Summer Repertoire Ideas
Here is my latest review on Music Teachers Helper:
May and June were the busiest months for my studio – recitals, festivals, competitions, National Piano Guild auditions, Royal Conservatory Music Development Program assessments – there was something going on almost every weekend. July and August are typically quieter, with many students away for the summer. One of the things on my to-do list during this down time is to do a studio library inventory check, restock my favorites, and shop for new titles. The following new series has caught my eyes:
Masterwork Classics Duets
A Graded Collection of Piano Duets by Master Composers, selected and edited by Gayle Kowalchyk, E.L. Lancaster, Jane Magrath
I am a big believer in introducing works by the good old masters of Western Art Music to beginning students. It is easy to find fresh-sounding, recital-appropriate repertoire written by contemporary composers – I applaud the major music publishers for printing high quality, pedagogically sound music by living composers/music educators who write with today’s students in mind. It is not so easy to find music by 18th, 19th, and early 20th-century composers that are technically simple enough for beginning students, yet sound sophisticated enough to keep them interested. One sure way to make simple music sound good is to play teacher accompaniments with the students. This new series serves that purpose brilliantly. There are four books in this collection, introducing piano duet music by 22 different composers spanning three centuries. You will not find big names such as Bach, Mozart, or Beethoven – their duet repertoire requires more advanced levels, but you will find familiar names such as Cornelius Gurlitt, Anton Diabelli, Carl Czerny, and even Igor Stravinsky. I am also happy to get to know names such as Ignaz Moscheles, Joseph Low, Arnoldo Sartorio, and many others who made significant contributions to the piano duet repertoire for students.
The following are noteworthy when using this series:
1. Levels 1 and 2 contain teacher-student duets – the Secondo/Teacher part is much more difficult than the Primo/Student part. In Levels 3 and 4, the parts are no longer labelled Teacher or Student, simply Primo or Secondo – they are comparable in terms of difficulty and musical interest, and would be suitable for either teacher/student ensemble or two students of similar ability.
2. The books are labelled Levels 1-4, without the use of words such as Elementary or Intermediate.
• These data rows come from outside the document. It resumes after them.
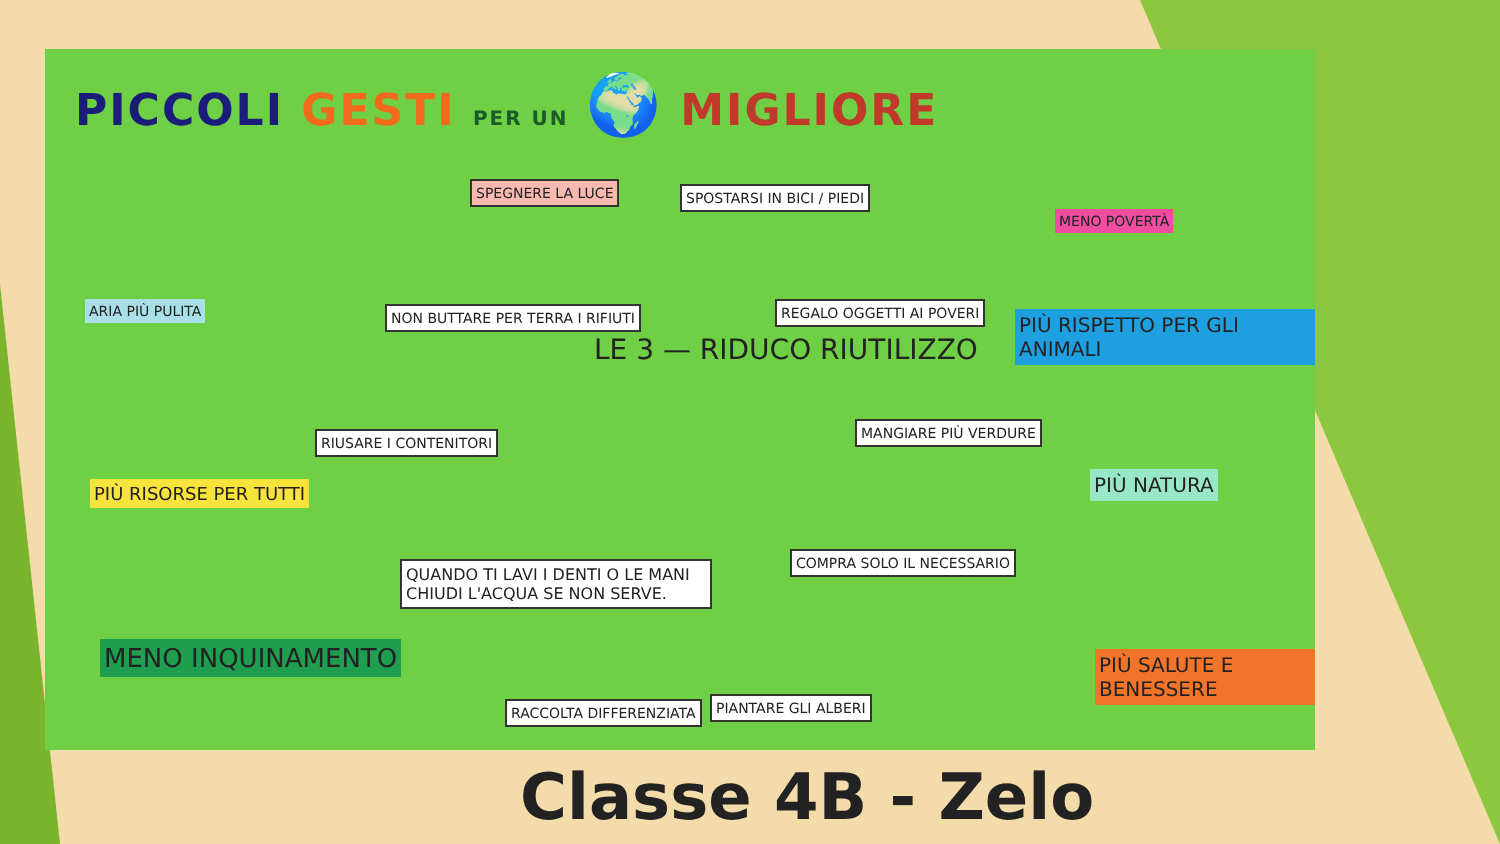PICCOLI GESTI PER UN 🌍 MIGLIORE
SPEGNERE LA LUCE SPOSTARSI IN BICI / PIEDI
ARIA PIÙ PULITA
MENO POVERTÀ
NON BUTTARE PER TERRA I RIFIUTI
LE 3 — RIDUCO RIUTILIZZO
REGALO OGGETTI AI POVERI
PIÙ RISPETTO PER GLI ANIMALI
RIUSARE I CONTENITORI
MANGIARE PIÙ VERDURE
PIÙ RISORSE PER TUTTI PIÙ NATURA
QUANDO TI LAVI I DENTI O LE MANI CHIUDI L'ACQUA SE NON SERVE.
COMPRA SOLO IL NECESSARIO
MENO INQUINAMENTO PIÙ SALUTE E BENESSERE
RACCOLTA DIFFERENZIATA PIANTARE GLI ALBERI
Classe 4B - Zelo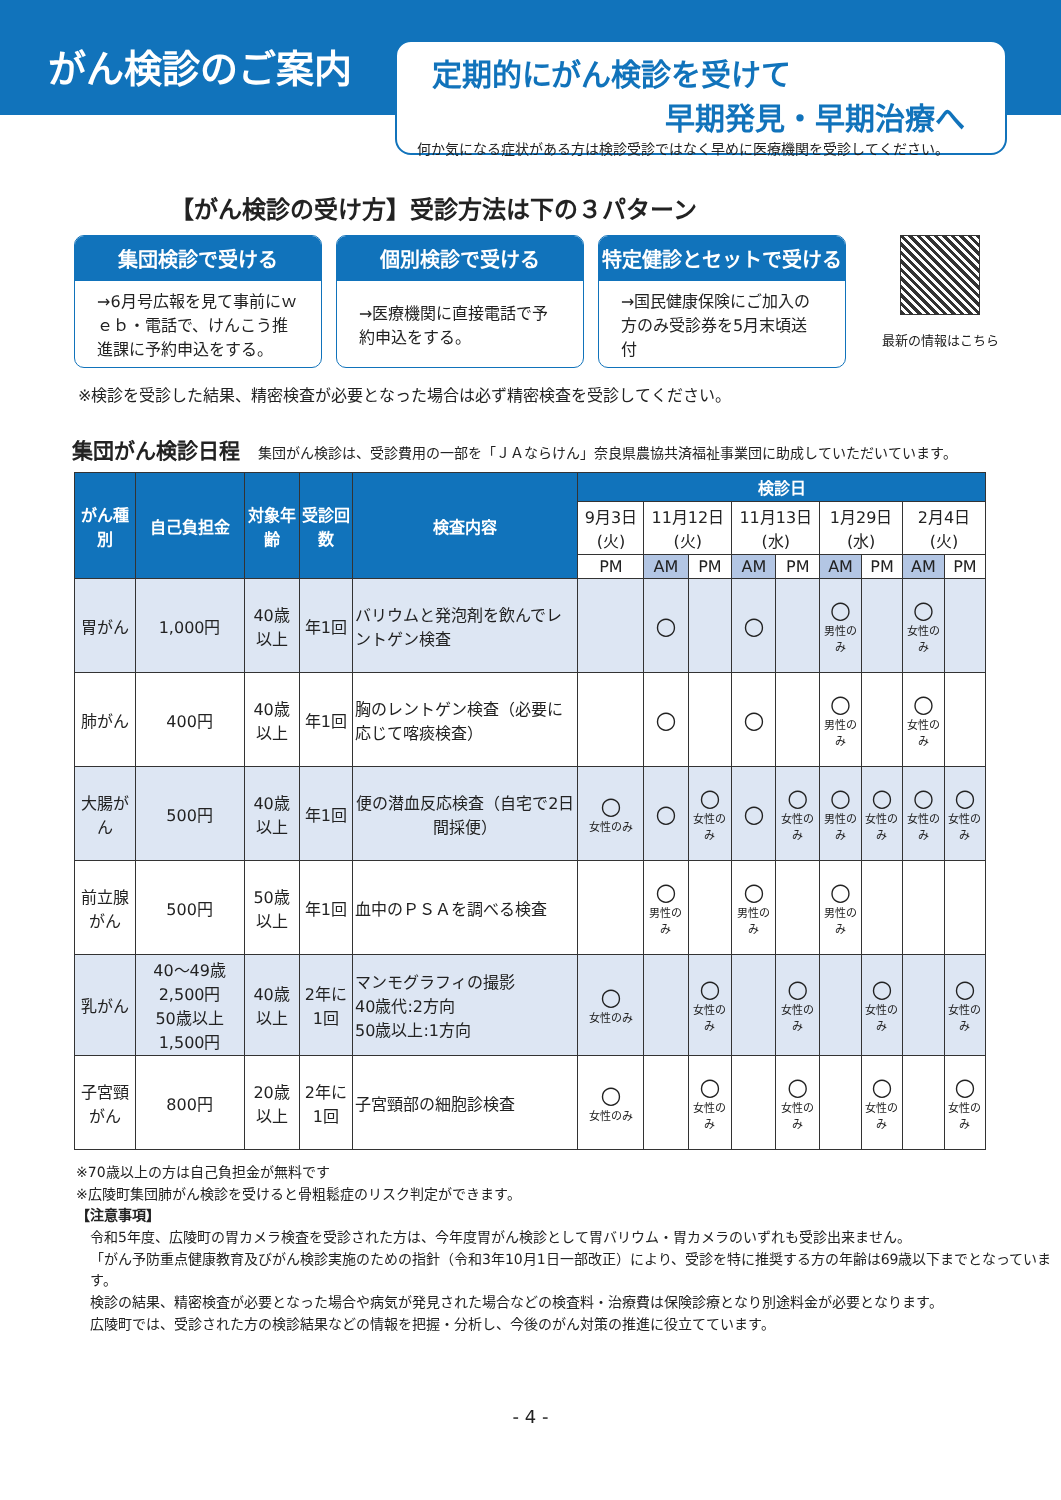がん検診のご案内
定期的にがん検診を受けて
早期発見・早期治療へ
何か気になる症状がある方は検診受診ではなく早めに医療機関を受診してください。
【がん検診の受け方】受診方法は下の３パターン
集団検診で受ける
→6月号広報を見て事前にｗｅｂ・電話で、けんこう推進課に予約申込をする。
個別検診で受ける
→医療機関に直接電話で予約申込をする。
特定健診とセットで受ける
→国民健康保険にご加入の方のみ受診券を5月末頃送付
最新の情報はこちら
※検診を受診した結果、精密検査が必要となった場合は必ず精密検査を受診してください。
集団がん検診日程 集団がん検診は、受診費用の一部を「ＪＡならけん」奈良県農協共済福祉事業団に助成していただいています。
| がん種別 | 自己負担金 | 対象年齢 | 受診回数 | 検査内容 | 検診日 | | | | | | | | |
| --- | --- | --- | --- | --- | --- | --- | --- | --- | --- | --- | --- | --- | --- |
| | | | | | 9月3日(火) | 11月12日(火) | | 11月13日(水) | | 1月29日(水) | | 2月4日(火) | |
| | | | | | PM | AM | PM | AM | PM | AM | PM | AM | PM |
| 胃がん | 1,000円 | 40歳以上 | 年1回 | バリウムと発泡剤を飲んでレントゲン検査 | | ○ | | ○ | | ○ 男性のみ | | ○ 女性のみ | |
| 肺がん | 400円 | 40歳以上 | 年1回 | 胸のレントゲン検査（必要に応じて喀痰検査） | | ○ | | ○ | | ○ 男性のみ | | ○ 女性のみ | |
| 大腸がん | 500円 | 40歳以上 | 年1回 | 便の潜血反応検査（自宅で2日間採便） | ○ 女性のみ | ○ | ○ 女性のみ | ○ | ○ 女性のみ | ○ 男性のみ | ○ 女性のみ | ○ 女性のみ | ○ 女性のみ |
| 前立腺がん | 500円 | 50歳以上 | 年1回 | 血中のＰＳＡを調べる検査 | | ○ 男性のみ | | ○ 男性のみ | | ○ 男性のみ | | | |
| 乳がん | 40～49歳 2,500円 50歳以上 1,500円 | 40歳以上 | 2年に1回 | マンモグラフィの撮影 40歳代:2方向 50歳以上:1方向 | ○ 女性のみ | | ○ 女性のみ | | ○ 女性のみ | | ○ 女性のみ | | ○ 女性のみ |
| 子宮頸がん | 800円 | 20歳以上 | 2年に1回 | 子宮頸部の細胞診検査 | ○ 女性のみ | | ○ 女性のみ | | ○ 女性のみ | | ○ 女性のみ | | ○ 女性のみ |
※70歳以上の方は自己負担金が無料です
※広陵町集団肺がん検診を受けると骨粗鬆症のリスク判定ができます。
【注意事項】
令和5年度、広陵町の胃カメラ検査を受診された方は、今年度胃がん検診として胃バリウム・胃カメラのいずれも受診出来ません。
「がん予防重点健康教育及びがん検診実施のための指針（令和3年10月1日一部改正）により、受診を特に推奨する方の年齢は69歳以下までとなっています。
検診の結果、精密検査が必要となった場合や病気が発見された場合などの検査料・治療費は保険診療となり別途料金が必要となります。
広陵町では、受診された方の検診結果などの情報を把握・分析し、今後のがん対策の推進に役立てています。
- 4 -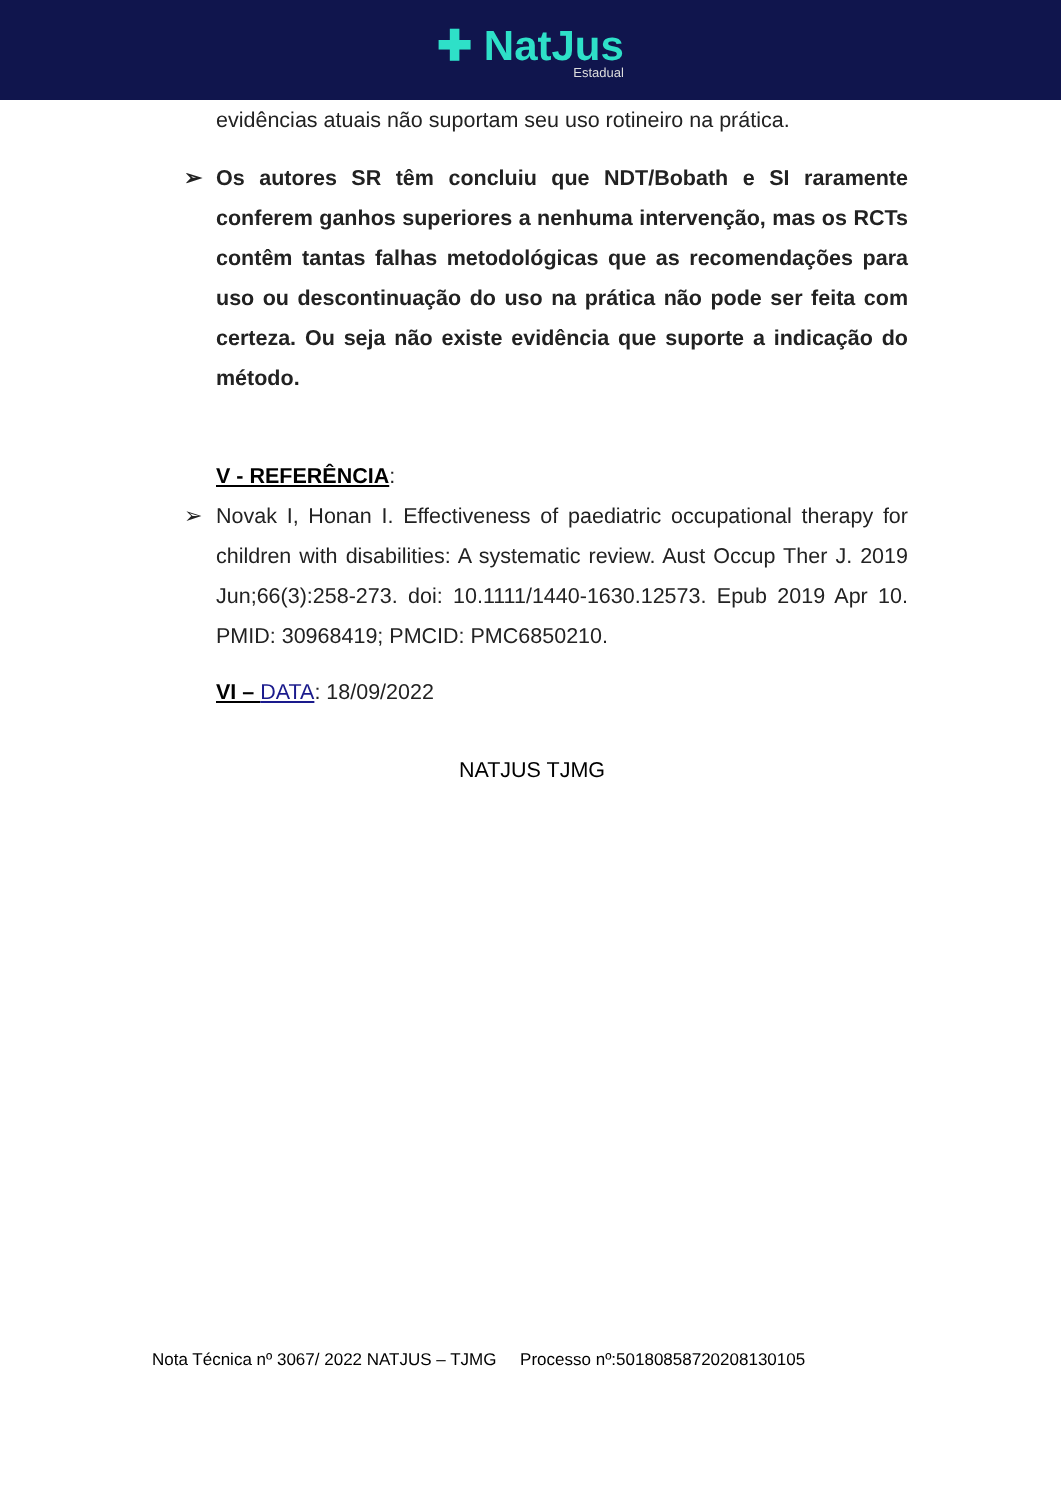✚ NatJus Estadual
evidências atuais não suportam seu uso rotineiro na prática.
➢ Os autores SR têm concluiu que NDT/Bobath e SI raramente conferem ganhos superiores a nenhuma intervenção, mas os RCTs contêm tantas falhas metodológicas que as recomendações para uso ou descontinuação do uso na prática não pode ser feita com certeza. Ou seja não existe evidência que suporte a indicação do método.
V - REFERÊNCIA:
➢ Novak I, Honan I. Effectiveness of paediatric occupational therapy for children with disabilities: A systematic review. Aust Occup Ther J. 2019 Jun;66(3):258-273. doi: 10.1111/1440-1630.12573. Epub 2019 Apr 10. PMID: 30968419; PMCID: PMC6850210.
VI – DATA: 18/09/2022
NATJUS TJMG
Nota Técnica nº 3067/ 2022 NATJUS – TJMG Processo nº:50180858720208130105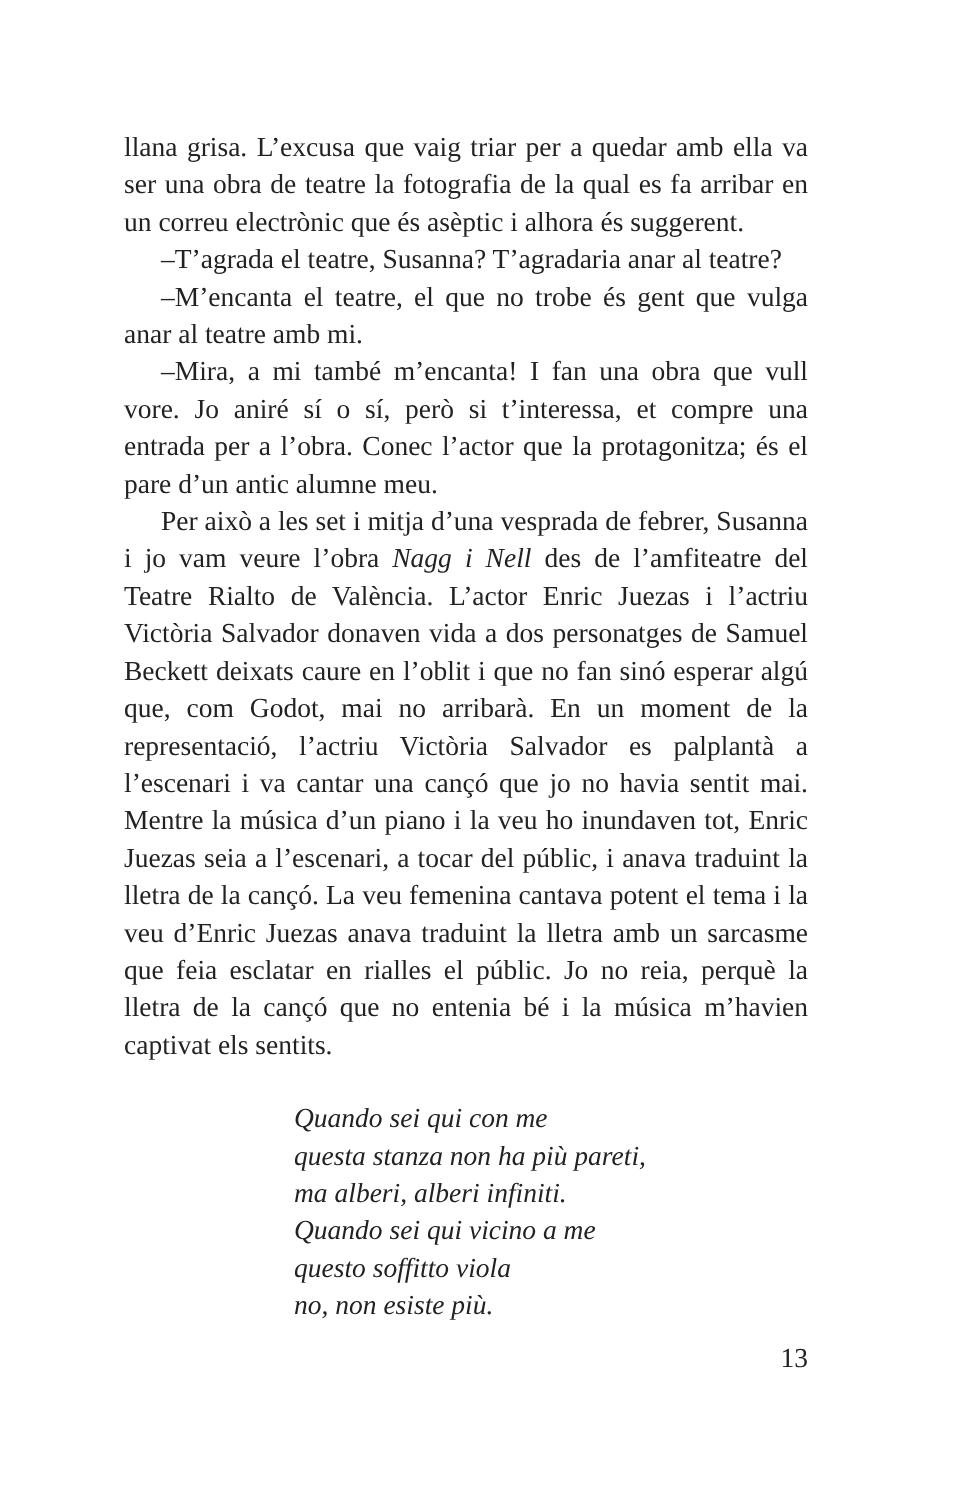llana grisa. L’excusa que vaig triar per a quedar amb ella va ser una obra de teatre la fotografia de la qual es fa arribar en un correu electrònic que és asèptic i alhora és suggerent.
–T’agrada el teatre, Susanna? T’agradaria anar al teatre?
–M’encanta el teatre, el que no trobe és gent que vulga anar al teatre amb mi.
–Mira, a mi també m’encanta! I fan una obra que vull vore. Jo aniré sí o sí, però si t’interessa, et compre una entrada per a l’obra. Conec l’actor que la protagonitza; és el pare d’un antic alumne meu.
Per això a les set i mitja d’una vesprada de febrer, Susanna i jo vam veure l’obra Nagg i Nell des de l’amfiteatre del Teatre Rialto de València. L’actor Enric Juezas i l’actriu Victòria Salvador donaven vida a dos personatges de Samuel Beckett deixats caure en l’oblit i que no fan sinó esperar algú que, com Godot, mai no arribarà. En un moment de la representació, l’actriu Victòria Salvador es palplantà a l’escenari i va cantar una cançó que jo no havia sentit mai. Mentre la música d’un piano i la veu ho inundaven tot, Enric Juezas seia a l’escenari, a tocar del públic, i anava traduint la lletra de la cançó. La veu femenina cantava potent el tema i la veu d’Enric Juezas anava traduint la lletra amb un sarcasme que feia esclatar en rialles el públic. Jo no reia, perquè la lletra de la cançó que no entenia bé i la música m’havien captivat els sentits.
Quando sei qui con me
questa stanza non ha più pareti,
ma alberi, alberi infiniti.
Quando sei qui vicino a me
questo soffitto viola
no, non esiste più.
13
Level 1 contains a lot of 5-finger position and unison playing in the Primo part, so a rhythmically competent Elementary level student would be able to work through it. The selections have interesting titles to spark imagination, for example, Funeral for a Bird, A Bike Ride, In the Boat, Calm Seas, to name a few. Students will also learn up to two sharps, three flats, and use of 6/8 time signature. Level 2 also contains much use of unison playing, but with more variety of rhythmic patterns and articulations, change of tonality, and longer musical phrases and ideas, suitable for Late Elementary level students. I would designate Levels 3-4 as Early Intermediate to Intermediate levels.
3. At the back of each book there is a short paragraph about each of the featured composers. These are not boring dictionary-style hard facts, but interesting life stories. For example, Anton Diabelli ran a financially successful publishing company, Arthur Foote was the first music degree recipient in America, and Cesar Cui learned musical notation by hand copying Italian operas and Chopin Mazurkas!
4. The Primo and Secondo parts are printed on separate pages, making it easy to read. Every piece has been carefully edited and fingered for performance ease, but no pedal markings are given. Experienced teachers and students would no doubt add pedal touches here and there to enhance accents, octaves, and certain legato passages. I am especially impressed by the phrasing and dynamic marks in the Primo part of Levels 1-2; the editors have carefully put those in to help beginning students appreciate beauty in even the most simple 5-finger position musical phrase – each crescendo leads to the natural climatic point of a phrase, followed by a decrescendo.
This new series is a great way to introduce the joy of ensemble playing to beginning students. The pieces are beautiful, accessible, and even the easiest ones demonstrate mastery of form, symmetry, and artistic intent. These books will no doubt remain a staple in my studio library.
For those looking for non-classics, check out the following new titles:
Famous & Fun Rock by Carol Matz
This series contains popular rock hits, arranged especially for students. They are technically accessible, yet remain faithful to the original sound, especially when performed with the optional duet parts.There are currently three books, from Elementary to Late Elementary Levels.
Not Just Another Jazz Book by Mike Springer
This is a series of three books. They contain original compositions that feature swing, blues, ragtime, and Latin styles. Each book comes with a CD, and each piece has three different CD tracks: Model Track, Practice Tempo Track, and Performance Tempo Track.
All of the above titles can be found on the Alfred website. Happy Summer to everyone!